Blog post written by our Polish team leader, Albin W, PhD., Poland
Both: Machine Translation and the ‘Twin Peaks’ TV series
What a strange title, you may think. Yes, it is a bit weird, but we will dive into the complicated Polish grammar here and you will see the connection.
In Polish you will find plurality of words for ‘both’. To choose a proper one you need to know what genders both subjects have. The form of ‘both’ depends also on the grammatical case used. I have counted eight basic forms of ‘both’ in Polish (obaj, obie, oboje, obu, obiema, oboma, obojgu, obojgiem) and even more longer synonyms (obydwie, obydwu, and so on).
Yet another difficulty is that in Polish the words ‘obaj, obie’ are used as adjectives or pronouns but never as a conjunction. Then, if you had to translate this title into Polish, you would need to reword it, for example, into ‘Two things:…’.
It can be one of many illustrations why an accurate machine translation could be considered only a dream in the near future. Machine translation may be an effective tool for acceleration translator’s work especially for schematic texts. I have personally written a macro in Microsoft Word, which gives me suggestions for English phrases containing from 1 to 5 words (the higher number of words having higher priority). It makes sense, because often few words constitute a meaningful phrase, while single words are meaningless. This macro used by me while translating patent documents (with many words or short phrases repeating) allows me to accelerate work as well as preserve consistency (the last being especially important in patents). My dictionary gets larger with every new document. So, in my opinion there are great possibilities to improve machine translation, but still I am very skeptical about ever seeing a high quality output even using my macro or any similar approach.
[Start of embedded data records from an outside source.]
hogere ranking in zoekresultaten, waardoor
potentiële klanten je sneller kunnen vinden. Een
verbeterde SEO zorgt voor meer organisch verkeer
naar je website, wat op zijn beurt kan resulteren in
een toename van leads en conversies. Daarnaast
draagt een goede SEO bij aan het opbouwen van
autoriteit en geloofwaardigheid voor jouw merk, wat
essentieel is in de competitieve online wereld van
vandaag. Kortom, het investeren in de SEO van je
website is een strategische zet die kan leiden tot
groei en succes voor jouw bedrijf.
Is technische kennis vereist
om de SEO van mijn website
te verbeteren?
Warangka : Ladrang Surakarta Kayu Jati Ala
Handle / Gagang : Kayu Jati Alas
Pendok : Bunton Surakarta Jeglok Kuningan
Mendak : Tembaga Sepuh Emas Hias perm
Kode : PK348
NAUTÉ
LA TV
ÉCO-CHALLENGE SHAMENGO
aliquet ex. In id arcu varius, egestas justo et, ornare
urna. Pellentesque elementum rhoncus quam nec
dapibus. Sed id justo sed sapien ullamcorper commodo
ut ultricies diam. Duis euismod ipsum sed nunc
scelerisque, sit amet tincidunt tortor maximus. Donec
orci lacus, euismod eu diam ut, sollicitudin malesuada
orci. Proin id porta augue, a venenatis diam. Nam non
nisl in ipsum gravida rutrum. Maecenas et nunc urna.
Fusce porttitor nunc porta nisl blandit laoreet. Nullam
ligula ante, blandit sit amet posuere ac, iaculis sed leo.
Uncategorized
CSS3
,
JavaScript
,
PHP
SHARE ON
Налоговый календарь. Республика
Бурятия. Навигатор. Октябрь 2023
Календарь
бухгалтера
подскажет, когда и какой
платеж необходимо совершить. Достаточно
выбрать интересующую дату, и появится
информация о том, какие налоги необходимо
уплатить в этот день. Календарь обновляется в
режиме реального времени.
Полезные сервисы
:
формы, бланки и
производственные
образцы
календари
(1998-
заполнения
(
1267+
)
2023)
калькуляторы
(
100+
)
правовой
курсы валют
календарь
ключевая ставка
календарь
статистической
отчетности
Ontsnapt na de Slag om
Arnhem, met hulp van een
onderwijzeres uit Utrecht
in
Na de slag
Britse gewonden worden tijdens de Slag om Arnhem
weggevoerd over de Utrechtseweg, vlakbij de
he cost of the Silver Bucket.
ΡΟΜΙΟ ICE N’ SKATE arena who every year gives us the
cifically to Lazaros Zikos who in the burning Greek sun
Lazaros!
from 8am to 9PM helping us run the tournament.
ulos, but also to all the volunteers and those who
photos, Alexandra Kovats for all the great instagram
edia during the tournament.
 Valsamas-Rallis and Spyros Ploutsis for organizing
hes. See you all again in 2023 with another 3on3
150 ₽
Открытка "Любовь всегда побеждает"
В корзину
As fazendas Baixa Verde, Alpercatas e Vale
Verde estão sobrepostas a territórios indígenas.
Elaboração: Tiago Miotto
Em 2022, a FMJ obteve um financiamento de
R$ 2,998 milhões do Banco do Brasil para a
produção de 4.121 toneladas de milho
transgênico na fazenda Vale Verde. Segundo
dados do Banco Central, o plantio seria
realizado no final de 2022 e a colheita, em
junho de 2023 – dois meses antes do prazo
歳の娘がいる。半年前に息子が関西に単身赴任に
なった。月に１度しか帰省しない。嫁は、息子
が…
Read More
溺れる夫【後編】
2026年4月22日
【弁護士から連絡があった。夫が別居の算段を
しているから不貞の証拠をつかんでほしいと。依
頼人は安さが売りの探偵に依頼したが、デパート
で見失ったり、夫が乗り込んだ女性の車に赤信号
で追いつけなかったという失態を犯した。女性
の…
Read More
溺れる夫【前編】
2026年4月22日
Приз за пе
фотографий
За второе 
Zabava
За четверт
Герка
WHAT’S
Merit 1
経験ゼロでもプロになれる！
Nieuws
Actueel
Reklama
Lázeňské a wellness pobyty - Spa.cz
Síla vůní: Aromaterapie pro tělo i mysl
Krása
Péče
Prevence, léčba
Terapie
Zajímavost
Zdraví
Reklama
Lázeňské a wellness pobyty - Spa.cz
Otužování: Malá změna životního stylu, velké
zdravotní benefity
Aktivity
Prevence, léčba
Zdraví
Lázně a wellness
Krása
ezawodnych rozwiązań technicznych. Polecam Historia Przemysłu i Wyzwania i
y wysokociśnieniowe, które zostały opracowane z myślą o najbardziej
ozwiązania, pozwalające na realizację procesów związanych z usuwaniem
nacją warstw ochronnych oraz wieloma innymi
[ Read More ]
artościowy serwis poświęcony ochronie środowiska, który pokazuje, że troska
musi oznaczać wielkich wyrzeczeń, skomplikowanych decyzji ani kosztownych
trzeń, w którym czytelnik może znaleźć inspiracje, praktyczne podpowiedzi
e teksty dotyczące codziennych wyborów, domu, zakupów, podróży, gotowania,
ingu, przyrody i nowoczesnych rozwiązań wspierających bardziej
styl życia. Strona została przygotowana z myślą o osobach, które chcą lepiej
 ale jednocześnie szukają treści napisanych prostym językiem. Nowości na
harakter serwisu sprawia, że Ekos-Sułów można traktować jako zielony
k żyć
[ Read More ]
If you remember the ‘Twin Peaks’ series there is a shot (Episode 1, the first episode after pilot) with Bobby Briggs having dinner with his parents. At the end of his monologue major Briggs says: ‘To have his path made clear is the aspiration of every human being in our beclouded and tempestuous existence. Robert, you and I are going to work to make yours real clear.’ In the Polish version of the script the last sentence reads: ‘Obaj dołożymy starań, by twoje ścieżki były naprawdę proste’ which translates to: ‘We will both make efforts for your paths to be really clear.’ In this situation using ‘both’ in English could lead to ambiguity (maybe major Briggs will make efforts together with his wife?) while in Polish it is unambiguous (because ‘obaj’ is used only when two subjects have masculine gender).
Translation in this form is more attractive for a movie than for literal translation, because it is shorter and less complicated. But it is improbable to be a result of a machine translation, as it requires the knowledge of the gender of both persons involved and while this knowledge may be readily available for a human it may be not so easily accessible for a machine. If the computer does not understand all the context related to culture, human interactions, laws of physics and so on, it probably cannot produce superior results. And such an understanding requires the computer to think like a human, which is an idea put forward many years ago with actually no essential progress until now, despite the fact that we have lots of so-called artificial intelligence systems, but we are still a long way away from creating a perfect machine translation, and we might never get there when a translation like Polish has such complicated grammatical structure.